TASK DETAILS: Could you rewrite the records from their start to the line with "تعمل هذه الحركة", both included, replacing "GYMNASTIQUE" with "DANSE" and changing nothing else?

MATERIAL FOR THIS EXERCISE:
▼▼▼

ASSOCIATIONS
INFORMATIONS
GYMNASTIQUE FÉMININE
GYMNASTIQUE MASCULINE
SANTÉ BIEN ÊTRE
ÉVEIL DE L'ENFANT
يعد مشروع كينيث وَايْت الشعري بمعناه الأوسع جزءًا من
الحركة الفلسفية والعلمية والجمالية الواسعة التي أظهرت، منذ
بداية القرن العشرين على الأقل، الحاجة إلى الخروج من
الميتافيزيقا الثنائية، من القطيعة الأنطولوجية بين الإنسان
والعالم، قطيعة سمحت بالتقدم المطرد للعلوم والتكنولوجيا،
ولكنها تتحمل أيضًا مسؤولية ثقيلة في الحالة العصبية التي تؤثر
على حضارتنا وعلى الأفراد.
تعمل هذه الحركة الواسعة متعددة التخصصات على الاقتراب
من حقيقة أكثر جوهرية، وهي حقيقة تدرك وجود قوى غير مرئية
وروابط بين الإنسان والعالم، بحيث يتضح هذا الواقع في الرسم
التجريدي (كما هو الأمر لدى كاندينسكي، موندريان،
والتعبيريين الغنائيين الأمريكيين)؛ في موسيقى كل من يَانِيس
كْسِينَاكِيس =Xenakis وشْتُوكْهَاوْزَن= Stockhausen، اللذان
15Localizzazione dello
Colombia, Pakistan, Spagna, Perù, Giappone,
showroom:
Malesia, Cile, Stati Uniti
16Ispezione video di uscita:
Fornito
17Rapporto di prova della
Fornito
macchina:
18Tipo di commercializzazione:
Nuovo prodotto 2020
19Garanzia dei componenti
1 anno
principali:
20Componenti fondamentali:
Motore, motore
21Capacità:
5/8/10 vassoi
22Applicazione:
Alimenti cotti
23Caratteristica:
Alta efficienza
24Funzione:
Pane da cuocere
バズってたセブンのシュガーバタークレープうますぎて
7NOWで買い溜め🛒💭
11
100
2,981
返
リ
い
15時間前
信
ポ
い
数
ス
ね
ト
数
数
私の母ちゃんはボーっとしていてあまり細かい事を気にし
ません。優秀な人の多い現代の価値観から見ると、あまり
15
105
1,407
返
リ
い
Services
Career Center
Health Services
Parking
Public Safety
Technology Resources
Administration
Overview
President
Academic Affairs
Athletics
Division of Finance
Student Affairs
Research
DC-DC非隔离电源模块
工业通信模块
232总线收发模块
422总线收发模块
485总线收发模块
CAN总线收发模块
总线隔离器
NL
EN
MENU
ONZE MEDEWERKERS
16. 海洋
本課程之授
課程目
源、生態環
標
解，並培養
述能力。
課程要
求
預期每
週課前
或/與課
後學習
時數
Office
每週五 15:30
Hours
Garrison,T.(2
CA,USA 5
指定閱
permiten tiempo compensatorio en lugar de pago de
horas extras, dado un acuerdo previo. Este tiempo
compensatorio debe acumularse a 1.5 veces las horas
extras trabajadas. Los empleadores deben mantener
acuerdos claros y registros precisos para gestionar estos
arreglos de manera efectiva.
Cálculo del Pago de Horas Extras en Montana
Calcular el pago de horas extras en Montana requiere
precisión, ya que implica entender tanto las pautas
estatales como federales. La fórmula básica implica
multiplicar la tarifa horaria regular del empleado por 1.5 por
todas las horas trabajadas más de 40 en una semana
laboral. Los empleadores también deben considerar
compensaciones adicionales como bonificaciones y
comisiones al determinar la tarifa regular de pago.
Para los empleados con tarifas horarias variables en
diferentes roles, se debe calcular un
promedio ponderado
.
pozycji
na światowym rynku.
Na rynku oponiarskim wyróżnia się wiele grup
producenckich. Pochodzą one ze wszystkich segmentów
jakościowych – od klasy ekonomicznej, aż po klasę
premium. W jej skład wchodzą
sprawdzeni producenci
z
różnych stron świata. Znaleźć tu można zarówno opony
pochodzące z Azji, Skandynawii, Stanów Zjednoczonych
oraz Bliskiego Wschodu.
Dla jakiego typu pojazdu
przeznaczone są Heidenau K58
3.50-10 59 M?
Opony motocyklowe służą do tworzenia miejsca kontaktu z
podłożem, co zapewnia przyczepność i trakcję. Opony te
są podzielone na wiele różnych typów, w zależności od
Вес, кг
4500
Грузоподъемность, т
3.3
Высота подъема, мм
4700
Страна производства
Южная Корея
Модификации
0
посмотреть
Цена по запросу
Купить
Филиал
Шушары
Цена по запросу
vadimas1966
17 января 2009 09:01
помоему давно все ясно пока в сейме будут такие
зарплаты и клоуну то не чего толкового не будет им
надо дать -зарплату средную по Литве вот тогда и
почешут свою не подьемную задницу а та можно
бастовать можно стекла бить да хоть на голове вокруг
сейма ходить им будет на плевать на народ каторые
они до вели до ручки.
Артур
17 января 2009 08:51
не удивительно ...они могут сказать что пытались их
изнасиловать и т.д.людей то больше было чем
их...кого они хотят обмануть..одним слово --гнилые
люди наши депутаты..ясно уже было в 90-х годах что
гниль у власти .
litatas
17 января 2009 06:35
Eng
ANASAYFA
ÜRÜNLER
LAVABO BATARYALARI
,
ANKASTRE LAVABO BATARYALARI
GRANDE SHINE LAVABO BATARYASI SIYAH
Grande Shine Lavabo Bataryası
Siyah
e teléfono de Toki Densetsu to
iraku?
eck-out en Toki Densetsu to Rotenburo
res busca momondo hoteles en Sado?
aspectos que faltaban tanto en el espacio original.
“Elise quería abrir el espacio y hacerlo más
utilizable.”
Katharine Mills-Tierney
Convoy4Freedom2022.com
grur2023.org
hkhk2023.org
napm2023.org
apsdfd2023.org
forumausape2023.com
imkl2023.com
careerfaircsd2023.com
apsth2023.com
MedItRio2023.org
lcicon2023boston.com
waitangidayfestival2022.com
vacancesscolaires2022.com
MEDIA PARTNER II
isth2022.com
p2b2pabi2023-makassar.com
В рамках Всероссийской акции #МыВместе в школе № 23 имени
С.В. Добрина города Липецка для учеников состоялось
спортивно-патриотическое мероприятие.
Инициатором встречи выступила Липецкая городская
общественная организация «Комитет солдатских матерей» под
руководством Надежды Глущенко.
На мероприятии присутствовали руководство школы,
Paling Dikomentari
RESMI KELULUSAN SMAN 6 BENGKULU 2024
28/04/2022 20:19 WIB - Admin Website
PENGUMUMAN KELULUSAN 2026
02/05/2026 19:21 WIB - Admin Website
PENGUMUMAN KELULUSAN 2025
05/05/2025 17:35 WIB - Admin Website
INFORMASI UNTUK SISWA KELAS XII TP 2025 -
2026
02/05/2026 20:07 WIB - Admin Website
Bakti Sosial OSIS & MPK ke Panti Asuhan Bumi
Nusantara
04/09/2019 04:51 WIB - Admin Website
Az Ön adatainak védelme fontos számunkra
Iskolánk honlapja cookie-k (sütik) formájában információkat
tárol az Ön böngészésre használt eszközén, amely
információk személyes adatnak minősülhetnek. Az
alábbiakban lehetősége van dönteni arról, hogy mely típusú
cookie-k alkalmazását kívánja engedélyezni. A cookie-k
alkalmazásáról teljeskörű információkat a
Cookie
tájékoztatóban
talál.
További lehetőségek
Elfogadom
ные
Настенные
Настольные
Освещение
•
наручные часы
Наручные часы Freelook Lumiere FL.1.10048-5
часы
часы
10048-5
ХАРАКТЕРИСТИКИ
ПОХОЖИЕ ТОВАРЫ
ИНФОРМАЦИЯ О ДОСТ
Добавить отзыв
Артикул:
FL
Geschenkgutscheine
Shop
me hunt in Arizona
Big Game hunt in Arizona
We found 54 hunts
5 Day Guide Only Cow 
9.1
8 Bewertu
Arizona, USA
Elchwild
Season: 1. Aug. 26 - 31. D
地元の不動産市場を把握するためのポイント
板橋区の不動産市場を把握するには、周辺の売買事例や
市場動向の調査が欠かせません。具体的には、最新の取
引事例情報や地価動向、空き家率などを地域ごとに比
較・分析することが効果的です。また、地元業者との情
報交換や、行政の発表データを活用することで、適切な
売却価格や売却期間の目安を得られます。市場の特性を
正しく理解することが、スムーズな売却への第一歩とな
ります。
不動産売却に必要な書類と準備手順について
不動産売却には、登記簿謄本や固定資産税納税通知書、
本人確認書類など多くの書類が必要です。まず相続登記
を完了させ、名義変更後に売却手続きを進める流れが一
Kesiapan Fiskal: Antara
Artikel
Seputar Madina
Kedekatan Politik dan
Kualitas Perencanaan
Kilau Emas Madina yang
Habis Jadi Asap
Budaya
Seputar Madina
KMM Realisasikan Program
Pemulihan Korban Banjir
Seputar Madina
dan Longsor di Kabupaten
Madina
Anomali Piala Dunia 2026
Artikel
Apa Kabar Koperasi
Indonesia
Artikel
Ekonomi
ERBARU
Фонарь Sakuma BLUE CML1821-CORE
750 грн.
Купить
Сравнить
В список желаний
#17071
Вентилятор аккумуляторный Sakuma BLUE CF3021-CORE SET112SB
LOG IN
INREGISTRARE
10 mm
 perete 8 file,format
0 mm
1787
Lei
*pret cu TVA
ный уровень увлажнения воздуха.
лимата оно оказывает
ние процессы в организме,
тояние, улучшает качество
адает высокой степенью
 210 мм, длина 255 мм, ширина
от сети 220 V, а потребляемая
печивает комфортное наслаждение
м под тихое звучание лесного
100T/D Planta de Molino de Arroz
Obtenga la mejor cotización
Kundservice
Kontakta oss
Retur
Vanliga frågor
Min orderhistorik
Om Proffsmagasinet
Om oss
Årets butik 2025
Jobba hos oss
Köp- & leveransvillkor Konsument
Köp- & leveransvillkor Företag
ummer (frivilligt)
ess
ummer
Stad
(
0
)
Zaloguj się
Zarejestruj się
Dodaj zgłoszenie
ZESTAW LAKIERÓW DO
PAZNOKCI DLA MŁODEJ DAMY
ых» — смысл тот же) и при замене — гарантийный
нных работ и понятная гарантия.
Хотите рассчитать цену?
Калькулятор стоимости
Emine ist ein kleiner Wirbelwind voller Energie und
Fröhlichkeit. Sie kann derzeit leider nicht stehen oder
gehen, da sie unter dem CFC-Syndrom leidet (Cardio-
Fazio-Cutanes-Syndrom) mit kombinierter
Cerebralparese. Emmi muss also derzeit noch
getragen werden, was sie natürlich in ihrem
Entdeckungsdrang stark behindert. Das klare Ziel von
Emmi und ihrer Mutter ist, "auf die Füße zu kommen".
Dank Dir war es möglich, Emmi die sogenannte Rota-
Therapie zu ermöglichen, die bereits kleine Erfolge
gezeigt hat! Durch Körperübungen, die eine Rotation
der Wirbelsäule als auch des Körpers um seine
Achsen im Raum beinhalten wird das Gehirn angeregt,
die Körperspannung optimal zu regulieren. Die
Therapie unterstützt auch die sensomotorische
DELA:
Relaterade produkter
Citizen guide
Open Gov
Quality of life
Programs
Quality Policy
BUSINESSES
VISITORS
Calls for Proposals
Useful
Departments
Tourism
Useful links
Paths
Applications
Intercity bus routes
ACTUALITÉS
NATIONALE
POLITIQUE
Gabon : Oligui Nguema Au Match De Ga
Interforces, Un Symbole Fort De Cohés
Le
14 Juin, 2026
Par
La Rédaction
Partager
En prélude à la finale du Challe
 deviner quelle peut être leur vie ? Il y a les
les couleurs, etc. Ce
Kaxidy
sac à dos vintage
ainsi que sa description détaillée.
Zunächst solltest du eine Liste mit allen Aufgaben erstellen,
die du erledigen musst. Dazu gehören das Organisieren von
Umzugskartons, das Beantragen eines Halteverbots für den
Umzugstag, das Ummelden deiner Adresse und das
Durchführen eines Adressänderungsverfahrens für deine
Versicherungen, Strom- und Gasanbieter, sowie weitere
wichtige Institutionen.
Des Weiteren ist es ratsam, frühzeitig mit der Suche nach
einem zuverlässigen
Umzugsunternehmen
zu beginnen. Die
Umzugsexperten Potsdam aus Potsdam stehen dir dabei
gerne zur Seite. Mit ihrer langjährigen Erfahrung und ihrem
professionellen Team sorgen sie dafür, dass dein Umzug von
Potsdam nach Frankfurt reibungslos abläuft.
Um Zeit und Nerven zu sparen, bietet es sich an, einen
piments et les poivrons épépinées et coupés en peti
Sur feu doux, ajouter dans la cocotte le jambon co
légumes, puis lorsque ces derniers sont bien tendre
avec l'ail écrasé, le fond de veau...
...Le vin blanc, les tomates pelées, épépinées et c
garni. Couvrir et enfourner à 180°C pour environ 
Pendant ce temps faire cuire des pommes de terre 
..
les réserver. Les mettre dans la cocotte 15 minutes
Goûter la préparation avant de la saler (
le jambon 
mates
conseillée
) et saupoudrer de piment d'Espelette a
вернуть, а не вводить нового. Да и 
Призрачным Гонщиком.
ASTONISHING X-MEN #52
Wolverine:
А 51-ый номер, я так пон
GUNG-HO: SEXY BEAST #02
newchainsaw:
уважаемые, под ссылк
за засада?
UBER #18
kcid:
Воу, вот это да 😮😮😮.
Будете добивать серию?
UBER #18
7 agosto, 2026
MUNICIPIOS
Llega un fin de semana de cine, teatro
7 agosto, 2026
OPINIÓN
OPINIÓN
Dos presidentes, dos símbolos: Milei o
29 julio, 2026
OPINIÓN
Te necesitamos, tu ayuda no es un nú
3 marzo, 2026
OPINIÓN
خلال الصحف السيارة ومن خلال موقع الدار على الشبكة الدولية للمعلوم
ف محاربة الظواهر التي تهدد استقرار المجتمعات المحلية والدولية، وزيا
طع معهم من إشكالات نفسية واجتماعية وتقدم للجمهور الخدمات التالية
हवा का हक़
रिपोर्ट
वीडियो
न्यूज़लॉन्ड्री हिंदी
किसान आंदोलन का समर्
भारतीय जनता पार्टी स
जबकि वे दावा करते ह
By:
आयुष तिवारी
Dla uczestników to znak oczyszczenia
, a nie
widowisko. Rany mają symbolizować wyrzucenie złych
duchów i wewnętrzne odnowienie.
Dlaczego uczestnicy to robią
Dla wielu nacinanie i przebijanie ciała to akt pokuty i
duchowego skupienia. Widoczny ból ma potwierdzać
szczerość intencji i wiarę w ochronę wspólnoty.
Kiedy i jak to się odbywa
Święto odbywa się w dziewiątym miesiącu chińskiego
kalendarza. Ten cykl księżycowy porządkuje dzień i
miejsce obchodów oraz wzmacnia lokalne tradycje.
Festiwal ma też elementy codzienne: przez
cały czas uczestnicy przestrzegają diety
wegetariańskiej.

▲▲▲

TASK RESULT:
ASSOCIATIONS
INFORMATIONS
DANSE FÉMININE
DANSE MASCULINE
SANTÉ BIEN ÊTRE
ÉVEIL DE L'ENFANT
يعد مشروع كينيث وَايْت الشعري بمعناه الأوسع جزءًا من
الحركة الفلسفية والعلمية والجمالية الواسعة التي أظهرت، منذ
بداية القرن العشرين على الأقل، الحاجة إلى الخروج من
الميتافيزيقا الثنائية، من القطيعة الأنطولوجية بين الإنسان
والعالم، قطيعة سمحت بالتقدم المطرد للعلوم والتكنولوجيا،
ولكنها تتحمل أيضًا مسؤولية ثقيلة في الحالة العصبية التي تؤثر
على حضارتنا وعلى الأفراد.
تعمل هذه الحركة الواسعة متعددة التخصصات على الاقتراب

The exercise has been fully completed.